The faction loyal to Peng, which now has at least six priests leading underground Masses, is likely to remain opposed to any deal and lead to the erosion of the Vatican’s authority, according to a source with close ties to underground Catholics in Jiangxi’s three dioceses.

She said that some devout Catholics across China were prepared to cut ties with the Vatican over a deal. “If they’re abandoned by the Vatican they’ll pray to God themselves at home,” said the source who declined to be named given the sensitivity of the matter.

“The Vatican has done the calculations and they feel it doesn’t matter if they abandon the underground, because they are a relatively small group, and will sooner or later fade away.”

Peng, who was detained by authorities for six months in 2014, couldn’t be reached for comment.

Archbishop Paul Gallagher, the Vatican’s equivalent of a foreign minister, said at a conference on Chinese Catholicism in Rome, that while the faithful in China had experienced “great suffering” in the past, the country was seeking to regain a central position in the world and so efforts should be made to forge Catholicism with “Chinese forms”.

 

RELIGIOUS SPIN

While some dioceses in coastal Fujian and in inland Hebei have large clusters of underground Catholics, Jiangxi’s are less influential.
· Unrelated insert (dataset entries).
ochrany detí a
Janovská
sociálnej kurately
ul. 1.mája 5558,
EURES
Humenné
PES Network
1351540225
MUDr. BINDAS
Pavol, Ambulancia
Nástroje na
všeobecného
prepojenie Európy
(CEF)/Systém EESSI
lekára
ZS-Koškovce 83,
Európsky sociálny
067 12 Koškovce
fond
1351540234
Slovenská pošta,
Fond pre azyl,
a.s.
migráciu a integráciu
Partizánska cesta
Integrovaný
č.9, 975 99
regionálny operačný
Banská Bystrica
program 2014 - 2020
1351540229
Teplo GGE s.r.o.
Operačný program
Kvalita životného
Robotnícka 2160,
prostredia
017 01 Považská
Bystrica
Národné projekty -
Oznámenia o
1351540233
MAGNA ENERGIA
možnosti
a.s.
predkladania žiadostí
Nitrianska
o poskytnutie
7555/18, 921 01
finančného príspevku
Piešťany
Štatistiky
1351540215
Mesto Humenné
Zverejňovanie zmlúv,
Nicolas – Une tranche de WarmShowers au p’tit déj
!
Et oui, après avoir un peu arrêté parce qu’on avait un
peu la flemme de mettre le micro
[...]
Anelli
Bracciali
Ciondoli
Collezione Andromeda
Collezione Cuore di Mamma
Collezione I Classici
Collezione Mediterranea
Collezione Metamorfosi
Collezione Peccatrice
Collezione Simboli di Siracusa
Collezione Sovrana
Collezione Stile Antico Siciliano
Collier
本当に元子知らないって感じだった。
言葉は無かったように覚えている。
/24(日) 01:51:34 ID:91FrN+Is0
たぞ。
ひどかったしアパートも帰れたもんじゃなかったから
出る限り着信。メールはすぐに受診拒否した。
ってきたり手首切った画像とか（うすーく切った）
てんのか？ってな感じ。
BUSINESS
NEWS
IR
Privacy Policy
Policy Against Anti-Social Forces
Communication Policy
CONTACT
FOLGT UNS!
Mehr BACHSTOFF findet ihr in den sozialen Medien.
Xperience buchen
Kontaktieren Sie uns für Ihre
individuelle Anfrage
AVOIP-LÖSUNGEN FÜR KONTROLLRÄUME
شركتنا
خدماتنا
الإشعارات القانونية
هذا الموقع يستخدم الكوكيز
Many in the area, including 62-year-old Liu Ande, have switched to the official Church.

“We are sons and daughters of God but for our country, we must listen to the leaders here,” Liu said after a Sunday Mass at the official Catholic church in Yingtan.

The church is a shabby building in need of paint wedged into a residential courtyard with several cracked windows, where 48 mostly elderly Catholics listened to a sermon by Father Pan.

After Mass, on the steps of the church, some of the tensions of the impending deal were laid bare.

Liu asked Pan to verify if the Vatican had asked another Bishop in southern China besides Guo, to step down.

“Is it true? We’ve heard it’s true? It should be true,” said Liu. “Everyone is opposed to this.”

But Pan, the official priest, now dressed in a blue fleece jacket after mass, disputed the standoff.

“Whether it’s true or not isn’t clear,” he told Liu, who began nodding. “There’s a lot of news on the internet.”

Another worshipper dressed in a pink coat, who would only give her surname as Li, said she would be praying for a better tomorrow.

“If you’ve done bad things, you must then try to do lots of good things,” she said. “There shouldn’t be tensions,” she added. “We are all just trying to save our own souls.”